The biota of the Juan Fernández Islands (SE Pacific) provides important information on key evolutionary and biogeographical phenomena. However, a long-standing matter of contention concerns how the archipelago’s various lineages arrived there. Was it via former landbridges/exotic terranes, or did it involve long-distance dispersal? We address the issue through a two-pronged review-synthesis, one focusing on the geology, the other on the biology (using 207 clades from four key groups: angiosperms, ferns, landbirds, and coastal fishes). Regarding the first, a critical observation relates to the archipelago’s emergence history as only since c. 4.7 Mya has there been an uninterrupted sequence of land-surfaces in the Juan Fernández region. The biota reflects this with the bulk of the clades having definitely arrived in the last few million years.
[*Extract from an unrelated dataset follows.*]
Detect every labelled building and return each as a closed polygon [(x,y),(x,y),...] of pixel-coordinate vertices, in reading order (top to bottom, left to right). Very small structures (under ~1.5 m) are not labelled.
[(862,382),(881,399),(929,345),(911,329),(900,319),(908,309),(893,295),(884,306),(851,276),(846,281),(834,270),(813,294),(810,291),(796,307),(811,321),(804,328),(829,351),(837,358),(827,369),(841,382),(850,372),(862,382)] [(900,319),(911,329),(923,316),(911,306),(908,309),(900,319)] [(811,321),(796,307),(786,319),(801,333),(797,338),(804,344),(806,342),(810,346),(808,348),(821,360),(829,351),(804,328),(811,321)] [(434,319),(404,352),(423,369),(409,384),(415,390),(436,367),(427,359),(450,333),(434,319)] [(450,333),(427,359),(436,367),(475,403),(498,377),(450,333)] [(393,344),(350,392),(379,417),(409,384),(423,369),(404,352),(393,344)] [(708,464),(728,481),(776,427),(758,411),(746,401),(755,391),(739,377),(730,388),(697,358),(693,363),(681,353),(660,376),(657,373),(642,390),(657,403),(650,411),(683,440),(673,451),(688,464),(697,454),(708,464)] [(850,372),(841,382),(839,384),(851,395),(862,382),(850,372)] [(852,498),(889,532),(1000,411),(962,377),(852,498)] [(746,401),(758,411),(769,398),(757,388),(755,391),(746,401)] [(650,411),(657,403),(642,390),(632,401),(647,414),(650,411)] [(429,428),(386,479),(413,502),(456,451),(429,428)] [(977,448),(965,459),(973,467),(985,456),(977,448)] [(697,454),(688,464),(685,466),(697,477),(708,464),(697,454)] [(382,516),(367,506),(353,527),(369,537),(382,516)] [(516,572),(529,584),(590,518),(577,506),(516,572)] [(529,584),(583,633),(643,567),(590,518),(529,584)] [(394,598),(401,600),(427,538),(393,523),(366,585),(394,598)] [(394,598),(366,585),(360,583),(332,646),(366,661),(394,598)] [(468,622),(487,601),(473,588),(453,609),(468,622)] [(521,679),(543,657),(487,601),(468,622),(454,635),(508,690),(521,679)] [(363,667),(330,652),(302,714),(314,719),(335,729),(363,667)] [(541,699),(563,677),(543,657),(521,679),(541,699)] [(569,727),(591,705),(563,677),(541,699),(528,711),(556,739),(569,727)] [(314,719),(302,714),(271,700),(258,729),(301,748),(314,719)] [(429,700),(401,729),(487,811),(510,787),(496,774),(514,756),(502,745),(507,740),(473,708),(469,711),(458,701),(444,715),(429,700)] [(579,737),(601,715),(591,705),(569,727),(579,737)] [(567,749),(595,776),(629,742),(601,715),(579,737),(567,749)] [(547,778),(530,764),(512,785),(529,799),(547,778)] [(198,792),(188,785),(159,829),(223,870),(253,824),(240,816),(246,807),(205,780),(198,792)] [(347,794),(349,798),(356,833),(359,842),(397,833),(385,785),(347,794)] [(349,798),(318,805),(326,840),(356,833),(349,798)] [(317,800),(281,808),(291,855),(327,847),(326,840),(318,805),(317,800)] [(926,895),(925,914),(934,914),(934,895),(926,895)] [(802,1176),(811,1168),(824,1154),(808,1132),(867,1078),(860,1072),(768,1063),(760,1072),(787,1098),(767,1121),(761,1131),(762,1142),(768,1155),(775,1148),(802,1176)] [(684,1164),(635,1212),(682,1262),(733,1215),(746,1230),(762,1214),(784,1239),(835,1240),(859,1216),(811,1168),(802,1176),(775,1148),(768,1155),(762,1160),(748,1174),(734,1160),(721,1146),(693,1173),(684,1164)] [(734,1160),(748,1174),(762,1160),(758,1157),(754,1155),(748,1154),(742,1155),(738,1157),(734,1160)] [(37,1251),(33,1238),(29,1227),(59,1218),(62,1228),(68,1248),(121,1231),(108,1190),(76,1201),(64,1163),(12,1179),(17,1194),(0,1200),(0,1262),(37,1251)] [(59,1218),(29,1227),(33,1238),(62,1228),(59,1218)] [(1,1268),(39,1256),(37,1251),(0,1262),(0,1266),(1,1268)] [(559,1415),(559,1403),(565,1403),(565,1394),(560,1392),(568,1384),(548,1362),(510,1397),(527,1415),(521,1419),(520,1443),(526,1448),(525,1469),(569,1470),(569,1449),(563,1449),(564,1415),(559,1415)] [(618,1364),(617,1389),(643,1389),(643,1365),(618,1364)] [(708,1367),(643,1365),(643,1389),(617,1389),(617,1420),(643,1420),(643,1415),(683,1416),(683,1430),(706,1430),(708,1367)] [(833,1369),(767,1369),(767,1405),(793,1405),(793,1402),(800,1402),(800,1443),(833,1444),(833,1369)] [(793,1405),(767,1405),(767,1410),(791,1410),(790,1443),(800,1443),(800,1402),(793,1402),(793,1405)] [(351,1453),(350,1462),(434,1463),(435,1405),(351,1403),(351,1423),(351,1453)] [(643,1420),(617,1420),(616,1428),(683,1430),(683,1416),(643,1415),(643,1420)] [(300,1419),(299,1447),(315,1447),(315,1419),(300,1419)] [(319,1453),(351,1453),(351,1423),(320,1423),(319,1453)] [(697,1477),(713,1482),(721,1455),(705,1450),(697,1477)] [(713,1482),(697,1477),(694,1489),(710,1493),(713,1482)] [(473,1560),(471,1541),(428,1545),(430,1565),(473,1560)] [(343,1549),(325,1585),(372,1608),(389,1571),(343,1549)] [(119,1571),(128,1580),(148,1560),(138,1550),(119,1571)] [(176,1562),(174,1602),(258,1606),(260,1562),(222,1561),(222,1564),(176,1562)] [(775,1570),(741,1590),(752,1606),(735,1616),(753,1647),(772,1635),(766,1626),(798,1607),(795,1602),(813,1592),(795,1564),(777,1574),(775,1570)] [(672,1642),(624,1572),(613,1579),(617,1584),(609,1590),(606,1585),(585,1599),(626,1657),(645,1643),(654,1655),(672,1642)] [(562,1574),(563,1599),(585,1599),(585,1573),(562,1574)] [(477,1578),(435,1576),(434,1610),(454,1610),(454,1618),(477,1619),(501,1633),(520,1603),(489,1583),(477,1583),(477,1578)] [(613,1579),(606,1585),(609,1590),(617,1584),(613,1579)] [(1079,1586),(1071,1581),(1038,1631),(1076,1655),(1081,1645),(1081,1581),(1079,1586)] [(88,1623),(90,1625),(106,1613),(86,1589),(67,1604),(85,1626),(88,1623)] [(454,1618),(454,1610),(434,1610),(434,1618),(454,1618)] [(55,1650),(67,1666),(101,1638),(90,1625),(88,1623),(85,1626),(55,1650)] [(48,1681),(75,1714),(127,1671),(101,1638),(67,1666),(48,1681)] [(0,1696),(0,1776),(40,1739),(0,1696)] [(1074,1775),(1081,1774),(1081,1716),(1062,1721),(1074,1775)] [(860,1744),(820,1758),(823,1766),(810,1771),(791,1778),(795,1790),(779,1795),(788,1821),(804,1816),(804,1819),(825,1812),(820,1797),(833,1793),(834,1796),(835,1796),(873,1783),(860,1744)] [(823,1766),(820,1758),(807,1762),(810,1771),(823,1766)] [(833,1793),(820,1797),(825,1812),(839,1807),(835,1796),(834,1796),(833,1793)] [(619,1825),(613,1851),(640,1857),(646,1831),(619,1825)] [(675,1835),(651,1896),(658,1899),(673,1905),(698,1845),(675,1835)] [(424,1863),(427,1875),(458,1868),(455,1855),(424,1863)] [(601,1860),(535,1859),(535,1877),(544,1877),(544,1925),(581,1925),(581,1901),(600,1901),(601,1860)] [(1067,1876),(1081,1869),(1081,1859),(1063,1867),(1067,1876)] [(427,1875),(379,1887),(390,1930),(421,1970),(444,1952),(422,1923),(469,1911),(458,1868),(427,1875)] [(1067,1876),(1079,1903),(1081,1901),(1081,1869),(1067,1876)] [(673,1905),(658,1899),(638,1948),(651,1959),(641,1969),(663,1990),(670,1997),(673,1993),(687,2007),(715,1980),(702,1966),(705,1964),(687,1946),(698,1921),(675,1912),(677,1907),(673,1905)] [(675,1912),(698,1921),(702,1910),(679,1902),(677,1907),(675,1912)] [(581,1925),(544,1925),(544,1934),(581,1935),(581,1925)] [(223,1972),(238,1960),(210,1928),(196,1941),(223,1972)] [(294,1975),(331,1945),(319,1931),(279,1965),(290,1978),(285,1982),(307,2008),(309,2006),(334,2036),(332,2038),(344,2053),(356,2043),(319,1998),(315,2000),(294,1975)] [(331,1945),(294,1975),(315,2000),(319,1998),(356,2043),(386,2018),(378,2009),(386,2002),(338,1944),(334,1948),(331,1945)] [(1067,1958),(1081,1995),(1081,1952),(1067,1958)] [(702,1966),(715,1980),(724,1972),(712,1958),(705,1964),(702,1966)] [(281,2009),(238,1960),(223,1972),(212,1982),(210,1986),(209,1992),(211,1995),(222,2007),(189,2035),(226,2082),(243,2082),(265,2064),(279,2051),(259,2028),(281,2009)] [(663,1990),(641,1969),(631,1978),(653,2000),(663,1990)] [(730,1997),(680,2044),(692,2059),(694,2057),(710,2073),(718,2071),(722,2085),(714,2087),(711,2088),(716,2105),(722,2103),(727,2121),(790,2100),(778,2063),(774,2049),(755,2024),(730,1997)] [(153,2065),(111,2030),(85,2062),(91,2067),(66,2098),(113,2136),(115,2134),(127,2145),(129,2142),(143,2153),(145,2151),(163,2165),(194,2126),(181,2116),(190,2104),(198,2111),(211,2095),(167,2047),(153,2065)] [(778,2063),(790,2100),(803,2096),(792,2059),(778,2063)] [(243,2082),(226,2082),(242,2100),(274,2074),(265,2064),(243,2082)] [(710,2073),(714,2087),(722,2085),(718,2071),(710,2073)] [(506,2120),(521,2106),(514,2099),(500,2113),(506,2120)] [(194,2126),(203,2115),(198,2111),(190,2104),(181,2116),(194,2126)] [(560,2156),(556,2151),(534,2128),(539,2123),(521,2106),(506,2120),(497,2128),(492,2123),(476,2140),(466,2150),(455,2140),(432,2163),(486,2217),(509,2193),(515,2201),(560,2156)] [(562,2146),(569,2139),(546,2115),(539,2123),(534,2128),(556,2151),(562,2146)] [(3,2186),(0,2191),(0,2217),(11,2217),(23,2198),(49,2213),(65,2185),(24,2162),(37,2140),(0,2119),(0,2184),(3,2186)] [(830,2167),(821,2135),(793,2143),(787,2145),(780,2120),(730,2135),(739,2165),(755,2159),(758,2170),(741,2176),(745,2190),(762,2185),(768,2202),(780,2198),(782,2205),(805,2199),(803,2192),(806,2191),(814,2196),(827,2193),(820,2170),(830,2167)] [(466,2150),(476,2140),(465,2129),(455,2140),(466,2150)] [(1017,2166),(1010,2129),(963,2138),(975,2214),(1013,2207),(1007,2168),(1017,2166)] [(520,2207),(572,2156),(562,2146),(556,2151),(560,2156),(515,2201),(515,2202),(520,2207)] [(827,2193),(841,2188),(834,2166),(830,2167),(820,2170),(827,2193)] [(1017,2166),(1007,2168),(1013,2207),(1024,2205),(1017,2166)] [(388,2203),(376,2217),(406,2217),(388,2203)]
That said, c. 5% of the groups have ‘colonization intervals’ that extend back >20 Mya, but these are probably artefacts caused by the loss of intervening off-archipelago lineages, which results in their notably old stem ages. Concerning sourcing, the landbirds and plants are mainly from South America, whereas the fishes have strong connections to the western and insular Pacific. Collectively, the geological and biological evidence indicates that the ancestors of the various clades colonized geologically recently, and exclusively by long-distance dispersal.